Teens Who Videotaped and Mocked Drowning Man as He Died Will Face Charges

Teens Who Videotaped and Mocked Drowning Man as He Died Will Face Charges
NTD Television
7/22/2017
Updated:
7/22/2017

Florida police will pursue charges against five Florida teens who taunted and videotaped a man as he drowned, according to a statement released on Friday, July 21.

Detectives with the Criminal Investigations Division in conjunction with the State Attorney’s Office will prosecute the teens, aged 14-18, under a statute that requires residents to report a death to the medical examiner. The charge is a misdemeanor.

“When we initially reviewed this case it was determined there were no laws broken as the teens were not directly involved with the death,” said Cocoa Police Chief Mike Cantaloupe. “Further research of the statutes and consultation with the State Attorney’s Office yielded the decision to move forward with charges under this statute.”

Police said the five teens were near a body of water smoking marijuana on July 9 when they filmed James Dunn, 31, drowning. Instead of calling for help or informing the authorities, they posted the video on YouTube.

In the video, the teens said that the man is going to die, but they won’t help him. The boys laugh at the man and curse at him. When Dunn drowns, the teens laugh.

Warning: the following footage contains disturbing images and language.

Dunn’s family filed a missing persons report on July 13, three days after he drowned. Police recovered his body on July 14 after a passerby called to report a body floating in the pond.

Police said Dunn went into the water willingly. Footage from a neighbor’s security camera shows him scaling a fence on his way to the pond.

At least one of the teens showed no signs of remorse when police interviewed him, KFOR reported. The nature of the incident shocked many police veterans.

“I’ve been doing this a long time, probably 20 years or more ... I was horrified. My jaw dropped,” said Cocoa Police Department spokeswoman Yvonne Martinez.

The mayor of the town was also shaken by the contents of the video.

“As mayor of this great city it saddens me to the core to watch video shot by a group of kids watching a man drown and doing nothing to help him,” Mayor Henry Parrish III said in a statement. “There just are no words to describe the lack of conscience within these young people.”

Police did not file charges against the teenagers initially, because there is no law in Florida that requires residents to seek or provide aid to a person in danger. A friend of Dunn’s sister Simone McIntosh started a petition to change the law. 

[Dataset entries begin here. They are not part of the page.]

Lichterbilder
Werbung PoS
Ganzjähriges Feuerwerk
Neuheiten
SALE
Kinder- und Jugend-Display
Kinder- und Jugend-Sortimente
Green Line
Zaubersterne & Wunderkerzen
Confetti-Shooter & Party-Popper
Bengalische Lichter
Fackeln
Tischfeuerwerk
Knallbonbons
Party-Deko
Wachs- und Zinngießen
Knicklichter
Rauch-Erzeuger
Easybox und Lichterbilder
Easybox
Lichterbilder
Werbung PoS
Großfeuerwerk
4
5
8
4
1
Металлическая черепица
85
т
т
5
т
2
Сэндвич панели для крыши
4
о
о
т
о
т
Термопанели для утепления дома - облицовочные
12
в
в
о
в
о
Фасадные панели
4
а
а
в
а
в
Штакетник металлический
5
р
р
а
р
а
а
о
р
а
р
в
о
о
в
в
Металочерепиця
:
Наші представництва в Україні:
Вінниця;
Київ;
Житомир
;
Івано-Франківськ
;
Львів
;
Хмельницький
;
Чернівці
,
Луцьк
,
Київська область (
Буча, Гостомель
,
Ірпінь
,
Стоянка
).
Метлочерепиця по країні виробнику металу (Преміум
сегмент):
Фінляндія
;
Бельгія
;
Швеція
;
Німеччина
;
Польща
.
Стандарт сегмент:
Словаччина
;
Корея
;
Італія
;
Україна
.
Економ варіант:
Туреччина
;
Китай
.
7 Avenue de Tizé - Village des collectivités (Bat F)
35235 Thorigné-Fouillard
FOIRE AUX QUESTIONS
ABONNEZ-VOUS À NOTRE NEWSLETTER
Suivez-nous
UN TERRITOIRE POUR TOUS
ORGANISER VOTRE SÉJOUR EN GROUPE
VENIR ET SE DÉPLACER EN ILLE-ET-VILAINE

When a person is in danger “you should be obligated to help or to get help for them,” McIntosh told HLN.

McIntosh also wondered why the teens took no action.

“Why didn’t you call for help?” she said. “Why didn’t you make a phone call? All it took was one second and a life could have been saved.”

Police asked the media not to share the video out of respect for Dunn and his family. But his sister encouraged the public to share it.

“I feel like something should be done to (the teens),” Dunn’s sister said in a Facebook Live video she posted on Thursday. “I don’t care if it’s probation or something, it just needs to be an eye-opener. A lesson learned.”

“If they can sit there and watch somebody die in front of their eyes, imagine what they’re going to do when they get older. Where’s the morals?” she asked.